Il est toutefois une circonstance où la rencontre de l’ours femelle peut être dangereuse ; c’est lorsqu’elle est accompagnée de ses jeunes nourrissons. Aucun animal ne montre pour ses petits une affection plus vive, plus dévouée. Si elle les croit menacés de quelque danger, elle n’hésite pas un instant à risquer sa vie pour les défendre.

Toute la crainte de Jean Rivard était qu’il n’eût en effet rencontré dans cet animal aux allures pesantes une respectable mère de famille. Dans ce cas, sa situation n’était pas des plus rassurantes. Son anxiété se changea bientôt en alarme lorsqu’il vit remuer dans les broussailles, à une petite distance de l’ours, deux petites formes noires qui s’avancèrent pesamment, en marchant sur la plante des pieds, et qu’il reconnut de suite pour deux jeunes oursons.
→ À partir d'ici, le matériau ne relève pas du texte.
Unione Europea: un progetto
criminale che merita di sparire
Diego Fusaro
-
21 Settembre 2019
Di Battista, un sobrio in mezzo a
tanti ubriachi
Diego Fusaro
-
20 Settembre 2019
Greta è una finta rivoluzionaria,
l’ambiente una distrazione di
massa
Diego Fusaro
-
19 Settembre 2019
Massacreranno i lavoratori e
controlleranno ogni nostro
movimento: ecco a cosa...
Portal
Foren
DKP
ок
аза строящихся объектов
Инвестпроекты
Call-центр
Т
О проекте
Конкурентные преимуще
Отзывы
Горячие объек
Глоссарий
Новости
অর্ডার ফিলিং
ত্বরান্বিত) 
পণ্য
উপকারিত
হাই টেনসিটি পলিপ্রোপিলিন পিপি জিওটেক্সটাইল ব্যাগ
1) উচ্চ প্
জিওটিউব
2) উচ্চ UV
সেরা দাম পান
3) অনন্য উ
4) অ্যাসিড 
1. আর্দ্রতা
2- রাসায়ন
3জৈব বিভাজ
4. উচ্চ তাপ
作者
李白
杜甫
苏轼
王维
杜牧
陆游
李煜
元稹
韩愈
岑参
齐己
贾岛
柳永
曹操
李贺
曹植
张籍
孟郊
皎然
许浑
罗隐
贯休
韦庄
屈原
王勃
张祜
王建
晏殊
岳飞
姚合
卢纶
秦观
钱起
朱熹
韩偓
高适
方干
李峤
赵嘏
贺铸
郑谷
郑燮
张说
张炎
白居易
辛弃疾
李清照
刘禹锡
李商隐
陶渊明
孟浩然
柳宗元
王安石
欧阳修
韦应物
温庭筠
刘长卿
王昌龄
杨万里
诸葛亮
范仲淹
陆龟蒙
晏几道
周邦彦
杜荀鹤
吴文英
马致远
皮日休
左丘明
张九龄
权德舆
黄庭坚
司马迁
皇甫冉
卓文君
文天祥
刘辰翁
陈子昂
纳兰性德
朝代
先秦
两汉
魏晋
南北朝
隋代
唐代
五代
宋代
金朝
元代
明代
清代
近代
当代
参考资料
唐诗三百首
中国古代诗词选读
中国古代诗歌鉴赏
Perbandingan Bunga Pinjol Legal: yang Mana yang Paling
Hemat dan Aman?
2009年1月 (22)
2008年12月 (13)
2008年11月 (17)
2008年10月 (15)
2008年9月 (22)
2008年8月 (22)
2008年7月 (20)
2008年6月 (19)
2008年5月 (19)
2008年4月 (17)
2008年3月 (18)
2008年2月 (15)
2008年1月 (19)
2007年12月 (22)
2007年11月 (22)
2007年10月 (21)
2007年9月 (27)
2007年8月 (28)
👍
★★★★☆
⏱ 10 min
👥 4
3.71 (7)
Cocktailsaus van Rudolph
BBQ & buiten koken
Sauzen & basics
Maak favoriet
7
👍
En voyant ses petits s’approcher, la mère, levant de nouveau la tête, regarda Jean Rivard. Ses yeux flamboyaient. Jean Rivard sentit un frisson lui passer par tout le corps. Ne sachant trop que faire, il résolut d’appeler son compagnon ; il se mit à crier, autant que le lui permettait son émotion : Pierre ! Pierre !… Mais il entendait dans le lointain la voix de son homme chantant à tue-tête, en abattant les branches des arbres :

Quand le diable en devrait mourir
Encore il faut se réjouir. (bis.)

Pierre, tout entier à son travail et à sa chanson, n’entendait rien.